Edmar traz novidades históricas sobre a ferrovia goiana, de que o trem circulou por aqui antes mesmo da conclusão da ponte. Na nova publicação ele destaca que em 20 de novembro de 1911, a Locomotiva nº 2, de nome José Jardim, conduzida pelo maquinista Henrique Neves, fez soar pela primeira vez o apito do trem em solo goiano, ao percorrer 3 km de extensão da ferrovia. A estrutura foi transportada de balsa em MG e GO.
Reflexões
Gláucio Henrique Chaves é pesquisador ferroviário, há anos percorre trechos da Estrada de Ferro Goyaz e registra belas imagens. Ele Mora em Uberlândia (MG). A conexão dele com a ferrovia começa em casa, é filho de ferroviário. Os avós e bisavós tanto maternos, quanto paternos trabalharam em ferrovias. Gláucio tem uma profunda paixão pelo tema.

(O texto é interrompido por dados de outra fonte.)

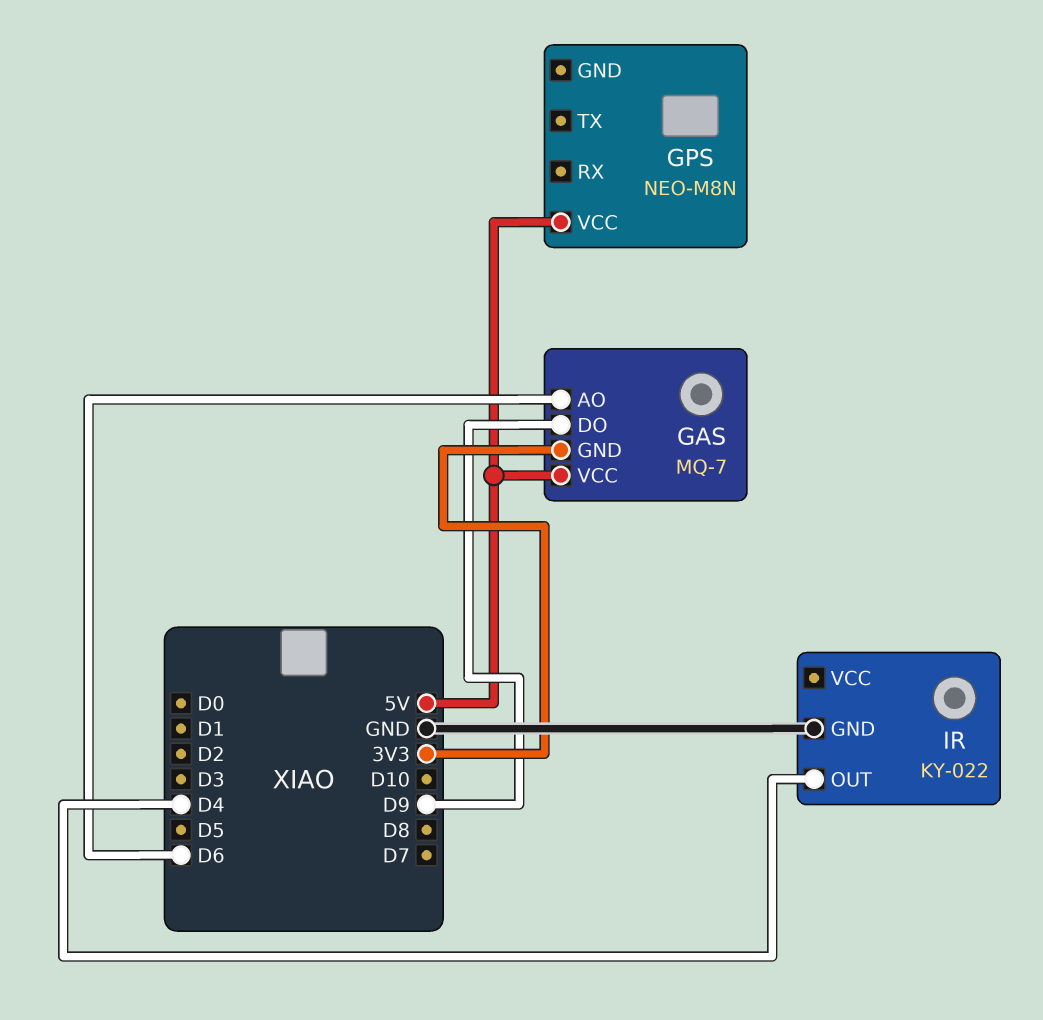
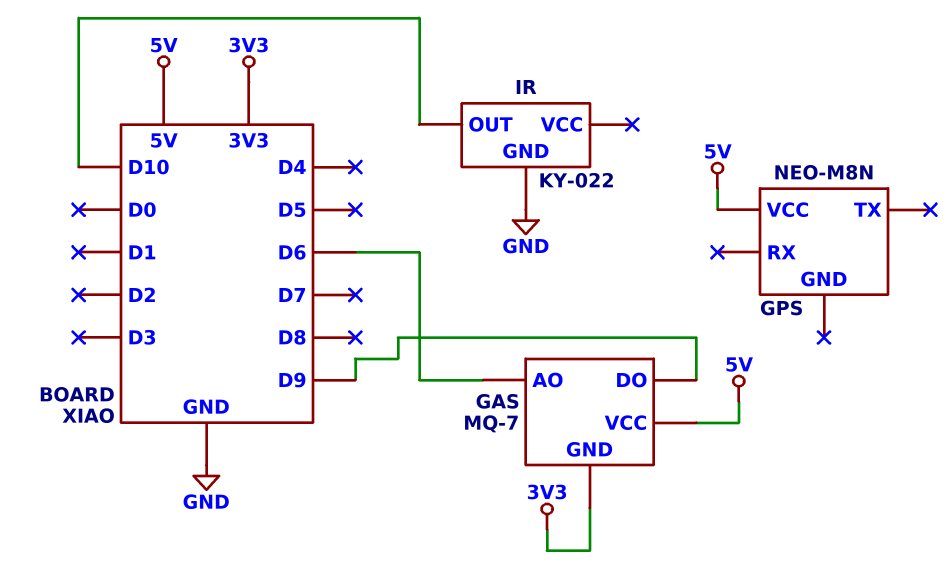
IR pin OUT: D4 -> D10

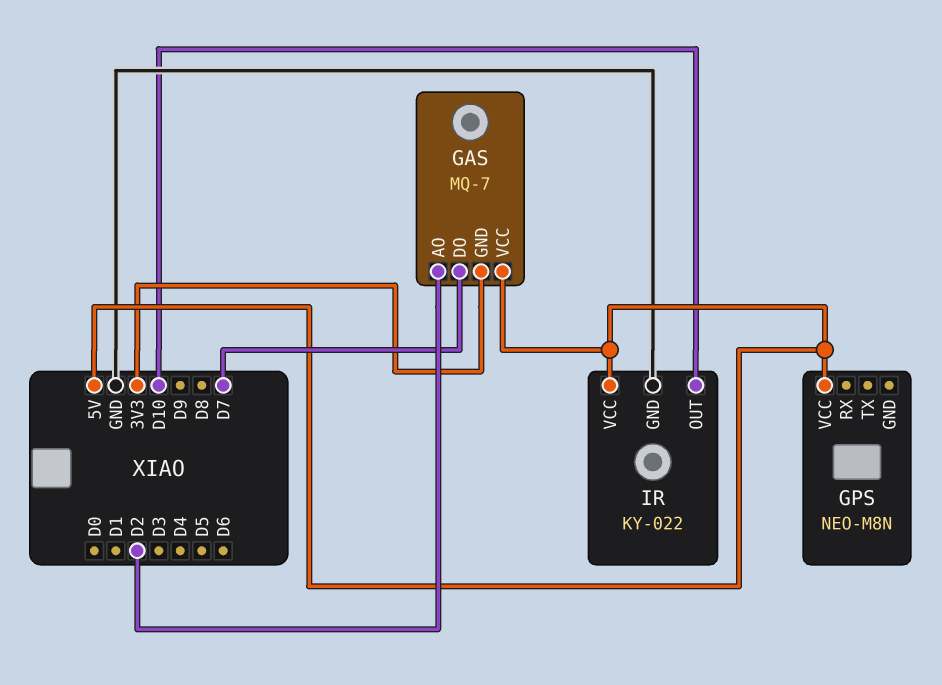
GAS pin AO: D6 -> D2
GAS pin DO: D9 -> D7
IR pin VCC: none -> 5V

Ele tem uma visão crítica sobre o passado, o presente e o futuro das estradas de ferro. Sobre a integração, Gláucio avalia que o país mudou muito desde o momento em que foi iniciada a construção em Araguari até a chegada em Goiânia. O pesquisador entende que um problema grave é falta de uma coordenação histórica para as ferrovias.
Com o passar do tempo, houve um crescente desinteresse pelo sistema ferroviário, em prol do rodoviário. O segundo mais barato foi trocado pelo segundo tipo de transporte mais caro. Gláucio relata que cada etapa de construção da estrada de ferro, representa um momento diferente da história do Brasil.
Após a privatização da antiga Rede Ferroviária Federal S/A (RFFSA), a situação se agravou com o novo modelo de concessão, entregando as estradas de ferro nas mãos de concessionárias, sem exigir contrapartidas sociais, como a preservação do patrimônio histórico, um transporte de pequenas cargas e principalmente de passageiros.
Hoje no Brasil, são milhares de quilômetros abandonados. Em Goiás há falta de investimentos e a perda de competitividade. A velocidade das composições é baixíssima, inferior a 30 km/h. Hoje a operação é feita pela empresa VLI Logística. Gláucio entende que essa lógica poderia ser modificada, mas começando pela União.
“Hoje a ferrovia é uma correia de transporte de empresas privadas. Ela não serve para integrar pessoas e nem para cargas, somente para os grupos relacionados a determinados tipos de transporte. Só vai mudar com um novo modelo de concessão”, afirmou.
Em Goiás, há um projeto que está sendo articulado pelos municípios da chamada Região da Estrada de Ferro (Sudeste Goiano), com a participação da Goiás Turismo. A intenção é de implantar um trem turístico de passageiros.
Gláucio avalia que a ideia é boa, mas não acredita no futuro do projeto, justamente pela falta de coordenação federal e o modelo de concessão que não ajuda. Ele entende que o ideal seria a reimplantação do trem regular de passageiros, serviço extinto na década de 1980.
“Infelizmente não vejo a Estrada de Ferro Goyaz inserida em alguma lógica de Turismo, porque as concessões ferroviárias não incentivam esse tipo de coisa. Precisa ser algo do governo federal para incentivar isso, e pela extensão da ferrovia, deveria ser um transporte de carreira mesmo e o turismo de forma complementar”, argumentou.
Hoje em dia, o trem ainda insiste em chegar em Goiânia. Ainda chega a capital no terminal de combustíveis do Jardim Novo Mundo, numa base da Petrobrás, um óleo grosso que geralmente é usado para pavimentação asfáltica. O trem perdeu conexão com a cidade. Mas houve um suspiro, com a restauração da belíssima Estação Ferroviária de Goiânia, no Centro da capital.